### EXTRACT TO READ
※ ※ ※
I'll add to the chorus of figuring a set amount that you want to give him and call it good. I don't disagree with telling him that this amount would be 0 based on his two year gap, if that is how you want to go.
Sounds like the specifics were never discussed (even before nephew applied to college). You seem to have put an awful lot of conditions on this money. Have you and your H discussed the amount you would be giving toward nephew's education? I say who cares where he attends school; $10,000 (or whatever amount) goes just as far at ABC Community College as it does at Harvard.
While I agree he is presumptuous in his actions, I can't help but wonder why this wasn't nipped in the bud earlier. If you did have an intention of paying/helping to pay, why wasn't this shut down when he didn't enroll last year? The conversation last summer should have been, "of you are taking a second gap year? Ok, then know that we are unable to help you since our agreement was no more than one gap year".
※ ※ ※
### INFORMATION SHOWN
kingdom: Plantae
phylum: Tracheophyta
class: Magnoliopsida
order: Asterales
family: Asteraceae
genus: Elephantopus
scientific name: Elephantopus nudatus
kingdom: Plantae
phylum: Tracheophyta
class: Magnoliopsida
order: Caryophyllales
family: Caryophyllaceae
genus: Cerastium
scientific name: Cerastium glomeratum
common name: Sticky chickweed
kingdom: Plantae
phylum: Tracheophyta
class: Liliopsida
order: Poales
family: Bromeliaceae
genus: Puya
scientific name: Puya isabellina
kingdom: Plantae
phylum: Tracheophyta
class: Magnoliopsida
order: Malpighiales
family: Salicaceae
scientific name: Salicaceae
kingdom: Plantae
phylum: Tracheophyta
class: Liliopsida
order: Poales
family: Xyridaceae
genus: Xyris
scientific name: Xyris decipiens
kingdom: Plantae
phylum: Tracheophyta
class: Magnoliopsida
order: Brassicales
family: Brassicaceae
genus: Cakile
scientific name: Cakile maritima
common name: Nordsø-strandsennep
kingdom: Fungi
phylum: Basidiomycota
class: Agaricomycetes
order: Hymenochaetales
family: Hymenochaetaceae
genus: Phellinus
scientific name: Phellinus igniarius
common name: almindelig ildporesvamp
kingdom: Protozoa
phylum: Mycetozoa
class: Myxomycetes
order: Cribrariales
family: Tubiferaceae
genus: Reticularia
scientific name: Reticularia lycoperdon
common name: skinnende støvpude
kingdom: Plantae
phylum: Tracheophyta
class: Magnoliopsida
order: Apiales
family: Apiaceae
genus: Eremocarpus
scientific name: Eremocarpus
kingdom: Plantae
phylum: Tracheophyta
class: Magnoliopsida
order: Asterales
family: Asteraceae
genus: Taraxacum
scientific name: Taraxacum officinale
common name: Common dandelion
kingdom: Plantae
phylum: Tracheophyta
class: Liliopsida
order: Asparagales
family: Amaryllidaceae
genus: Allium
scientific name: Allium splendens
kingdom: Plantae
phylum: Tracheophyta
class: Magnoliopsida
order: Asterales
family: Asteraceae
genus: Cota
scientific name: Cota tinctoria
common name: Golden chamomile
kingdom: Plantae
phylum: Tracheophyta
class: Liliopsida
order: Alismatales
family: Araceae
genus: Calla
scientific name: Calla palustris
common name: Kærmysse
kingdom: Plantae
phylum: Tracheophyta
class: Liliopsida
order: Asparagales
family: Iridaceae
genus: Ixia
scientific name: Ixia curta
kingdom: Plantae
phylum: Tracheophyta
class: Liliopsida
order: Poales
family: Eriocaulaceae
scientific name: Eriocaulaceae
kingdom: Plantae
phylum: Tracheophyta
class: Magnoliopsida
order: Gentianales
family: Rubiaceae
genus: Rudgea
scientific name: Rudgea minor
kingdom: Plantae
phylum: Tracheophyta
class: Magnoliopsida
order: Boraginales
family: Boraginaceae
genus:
※ ※ ※
### TASK DESCRIPTION
From the passage about the nephew's college money, copy the stretch from "I'll add to" through "want to go." word for word. The rows have no connection to the passage about the nephew's college money.

### SOLUTION BELOW
I'll add to the chorus of figuring a set amount that you want to give him and call it good. I don't disagree with telling him that this amount would be 0 based on his two year gap, if that is how you want to go.